If you are Azure Data Factory (ADF) to work with Azure Synapse Link and Dataverse Data, (I’ve blogged about it here) ensuring data accuracy and consistency can be challenging. In this blog post, we will address a common issue faced by many users: NULL values in date columns. I’ll guide you through the process of resolving this issue step by step.
As a consultant you might know it. You get a requirement and you stuble from one pitfall into the next one. First, I received a lot of Server is busy Errors (503) (I’ve blogged here about it), then I’ve created a Azure Data Factory to tackle the data source appears to have changed
issue and I’ve now lost access to my date columns. In my case I’ve head a beautiful common data service inline dataset ready to use filled with date columns and I was stuck with this litte error. But why? This issue arises because Azure Data Factory may fail to correctly convert the date columns into the desired format.
1. Understand Your Data:
Before making any changes, it’s crucial to understand your data thoroughly. Date columns can be tricky, especially if they have values in multiple formats or if the format isn’t consistent across records. Take time to examine your data to identify the different formats and variations. Especially if you are working with Dynamics CRM, you might receive multiple formats since the users locale will always dictate the timestamp thats saved to your record. Be aware of that.
2. Adjust the Schema:
To resolve the NULL value issue, you’ll need to adjust the schema of the date columns in your Azure Data Factory pipeline in the Source step. Here’s how:
In the Projection Step you find the Schema Options. You should use the “Allow Schema drift” as well as “Infer drifted column types” options. Inside of the Format area you can tick all the Date and Time Formats that might be relevant. If you are not sure, you can even tick all of them.
3. Validate your changes:
Before finalizing your adjustments, use the Data Preview feature to validate your transformations. It will take a while to boot up. This step is essential to ensure that the date columns now display the correct values and do not have NULL values.
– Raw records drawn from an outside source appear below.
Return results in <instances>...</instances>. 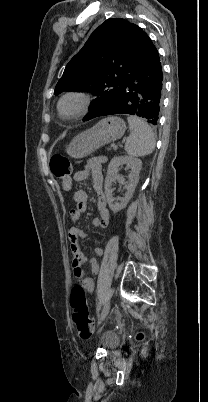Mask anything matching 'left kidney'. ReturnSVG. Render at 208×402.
Masks as SVG:
<instances>
[{
	"mask_svg": "<svg viewBox=\"0 0 208 402\" xmlns=\"http://www.w3.org/2000/svg\"><path fill=\"white\" fill-rule=\"evenodd\" d=\"M124 164H126L127 168H130L131 170L128 182H124L123 176H118L117 174L119 166H124ZM141 168V160H138V158H132V156H115V158L111 160L105 178V194L109 208L114 212V214H117V212L126 208L129 200H131L133 192L139 182V172ZM116 180H119L121 184H126L125 188L127 192L124 198H121L120 204L119 202H115V198L112 196L113 190L111 186L112 182H116Z\"/></svg>",
	"mask_w": 208,
	"mask_h": 402,
	"instance_id": "left-kidney-1",
	"label": "left kidney"
}]
</instances>
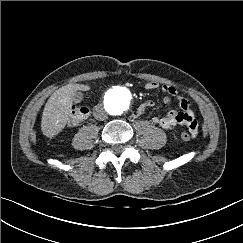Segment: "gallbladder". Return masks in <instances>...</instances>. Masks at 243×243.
<instances>
[{
  "mask_svg": "<svg viewBox=\"0 0 243 243\" xmlns=\"http://www.w3.org/2000/svg\"><path fill=\"white\" fill-rule=\"evenodd\" d=\"M81 100H82V93L76 92L75 95L73 96V101L79 103Z\"/></svg>",
  "mask_w": 243,
  "mask_h": 243,
  "instance_id": "gallbladder-1",
  "label": "gallbladder"
}]
</instances>
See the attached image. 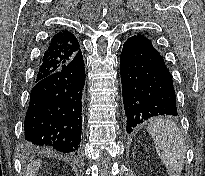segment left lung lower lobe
Instances as JSON below:
<instances>
[{"label": "left lung lower lobe", "instance_id": "obj_1", "mask_svg": "<svg viewBox=\"0 0 205 176\" xmlns=\"http://www.w3.org/2000/svg\"><path fill=\"white\" fill-rule=\"evenodd\" d=\"M120 67L127 133L153 116H177L172 76L148 38L140 34L128 38Z\"/></svg>", "mask_w": 205, "mask_h": 176}]
</instances>
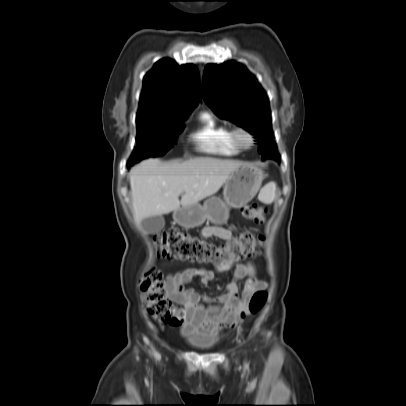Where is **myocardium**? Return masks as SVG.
Returning <instances> with one entry per match:
<instances>
[{
	"instance_id": "obj_1",
	"label": "myocardium",
	"mask_w": 406,
	"mask_h": 406,
	"mask_svg": "<svg viewBox=\"0 0 406 406\" xmlns=\"http://www.w3.org/2000/svg\"><path fill=\"white\" fill-rule=\"evenodd\" d=\"M232 139L242 149H249L255 143V136L244 126H236L232 129Z\"/></svg>"
}]
</instances>
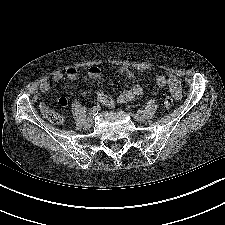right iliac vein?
Here are the masks:
<instances>
[{"instance_id":"1","label":"right iliac vein","mask_w":225,"mask_h":225,"mask_svg":"<svg viewBox=\"0 0 225 225\" xmlns=\"http://www.w3.org/2000/svg\"><path fill=\"white\" fill-rule=\"evenodd\" d=\"M94 121H93V118H88L85 123H84V127L85 128H90L92 125H93Z\"/></svg>"}]
</instances>
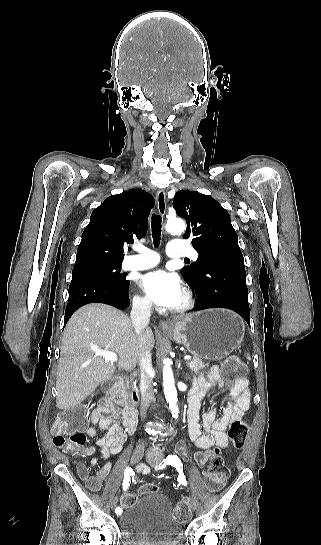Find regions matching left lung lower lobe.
I'll return each instance as SVG.
<instances>
[{
	"mask_svg": "<svg viewBox=\"0 0 321 545\" xmlns=\"http://www.w3.org/2000/svg\"><path fill=\"white\" fill-rule=\"evenodd\" d=\"M190 285L197 294L194 311L227 308L238 313L250 325L246 272L241 252L216 254L206 262L199 278Z\"/></svg>",
	"mask_w": 321,
	"mask_h": 545,
	"instance_id": "obj_1",
	"label": "left lung lower lobe"
}]
</instances>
Once you’ve successfully adjusted the date columns, continue with your data transformations as needed. Finally, I could save the transformed data to a .json file in Azure Data Lake Gen2 and consume it with my PowerBi Dataflow.
By following these steps, you can overcome the challenge of NULL values in date columns when using Azure Data Factory to transform your Azure Synapse Link Data. Understanding your data, adjusting the schema, and testing your transformations are crucial aspects of this process. Once resolved, your data will be ready for efficient consumption in Power BI, empowering you to make data-driven decisions with confidence.